Neste mesmo dia, o porteiro foi ouvido e confirmou que tinha falado com alguém na casa de Bolsonaro. Dois dias depois, ele foi ouvido novamente e repetiu a mesma declaração.
No início das investigações, como na planilha de registro de entradas e saídas do condomínio não estava registrada nenhuma comunicação com a casa 65/66, de Ronnie Lessa, o MP não pediu a sua apreensão.
No entanto, após a prisão de Lessa, em março, foi possível acessar dados de seu celular. Nele os investigadores notaram que a mulher de Lessa enviou para o marido, em janeiro, uma foto da planilha de entrada do condomínio que indicava acesso de Queiroz à casa 58.
O envio da foto se deu com o início da Operação “Os Intocáveis” contra milicianos de Rio das Pedras. Junto com a foto da planilha havia uma mensagem da mulher de Lessa que dizia: “Liga para o Élcio”. Nesse momento os dois assassinos ainda estavam livres.
O presidente da Associação Brasileira de Criminalística, Leandro Cerqueira, afirmou à Folha de S. Paulo, que, sem acesso à máquina em que os arquivos foram gravados, não é possível identificar se um arquivo foi apagado ou renomeado.
“A edição pura e simples, se cortou alguma coisa, dá pra fazer [apenas com a cópia]. O arquivo pode não estar editado, mas pode ter sido trocado. Tem ‘n’ coisas que aí não é a perícia no áudio, é a perícia da informática. Para ver se não foi alterada a data ou qualquer outra coisa nesse sentido, tem que ter acesso ao equipamento original. A perícia vai lá, faz um espelho, e pericia o espelho, para garantir a idoneidade da prova”, afirmou.

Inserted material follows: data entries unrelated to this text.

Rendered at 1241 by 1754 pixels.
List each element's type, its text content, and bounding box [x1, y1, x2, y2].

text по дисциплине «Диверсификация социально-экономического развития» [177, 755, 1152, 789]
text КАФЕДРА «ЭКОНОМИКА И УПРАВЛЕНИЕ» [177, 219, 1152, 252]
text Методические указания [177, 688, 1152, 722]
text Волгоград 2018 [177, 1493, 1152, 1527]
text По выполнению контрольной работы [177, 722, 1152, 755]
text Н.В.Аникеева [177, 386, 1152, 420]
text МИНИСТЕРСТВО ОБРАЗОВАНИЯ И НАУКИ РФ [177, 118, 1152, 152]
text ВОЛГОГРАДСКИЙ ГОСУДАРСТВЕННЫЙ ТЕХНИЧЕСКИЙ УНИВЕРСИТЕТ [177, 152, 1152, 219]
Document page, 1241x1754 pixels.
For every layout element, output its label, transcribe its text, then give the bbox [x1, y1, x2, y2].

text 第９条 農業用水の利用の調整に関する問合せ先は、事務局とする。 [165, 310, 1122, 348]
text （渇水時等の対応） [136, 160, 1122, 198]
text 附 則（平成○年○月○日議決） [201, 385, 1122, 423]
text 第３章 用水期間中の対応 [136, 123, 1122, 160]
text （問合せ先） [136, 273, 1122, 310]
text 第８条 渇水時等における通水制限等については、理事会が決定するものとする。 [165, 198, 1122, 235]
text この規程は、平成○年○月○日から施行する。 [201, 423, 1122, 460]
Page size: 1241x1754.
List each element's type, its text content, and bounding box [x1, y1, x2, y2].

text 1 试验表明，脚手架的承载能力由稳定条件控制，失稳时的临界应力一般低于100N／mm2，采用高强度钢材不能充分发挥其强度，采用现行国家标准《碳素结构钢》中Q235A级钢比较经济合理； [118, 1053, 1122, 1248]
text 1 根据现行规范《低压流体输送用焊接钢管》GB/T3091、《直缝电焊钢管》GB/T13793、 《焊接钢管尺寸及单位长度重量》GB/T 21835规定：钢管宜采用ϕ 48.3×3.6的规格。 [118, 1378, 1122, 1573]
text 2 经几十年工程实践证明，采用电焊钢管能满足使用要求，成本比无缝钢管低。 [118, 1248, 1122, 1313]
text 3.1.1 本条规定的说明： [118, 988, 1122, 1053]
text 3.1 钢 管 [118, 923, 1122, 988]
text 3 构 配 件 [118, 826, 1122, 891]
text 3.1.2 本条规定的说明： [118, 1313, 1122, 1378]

Uma das promotoras responsáveis pelo caso Marielle e que participou da entrevista coletiva, Carmen Eliza Bastos de Carvalho, está sendo questionada pelo próprio Ministério Público. A cúpula do MP do Rio de Janeiro se reuniu na noite de quinta-feira (31) para discutir seu possível afastamento das investigações sobre a morte de Marielle Franco e Anderson Gomes. Carmen Eliza foi cabo eleitoral de Jair Bolsonaro.
A conclusão que se chega com esses dados é que as informações das procuradoras deixam lacunas inexplicáveis sobre o que ocorreu. Outra conclusão é de que é precipitada a afirmação de que o porteiro mentiu em seu depoimento.
São necessárias mais investigações para o esclarecimento deste episódio. Afinal, há muitas relações entre a família Bolsonaro e integrantes das milícias do Rio envolvidas no assassinato de Marielle.
O filho de Bolsonaro, Jair Renan, por exemplo, namorou a filha do pistoleiro Ronnie Lessa.
Adriano Nóbrega, atualmente foragido, chefe de Ronne Lessa no Escritório do Crime, espécie de central de assassinatos da milicia, foi homenageado duas vezes por Flávio Bolsonaro, inclusive com a Medalha Tiradentes, e tinha mulher e mãe empregadas em seu gabinete.
E, por fim, Bolsonaro tem foto abraçado com Élcio Queiroz. Por tudo isso, não teria motivos aparentes para o porteiro achar estranha a visita dele à casa do presidente.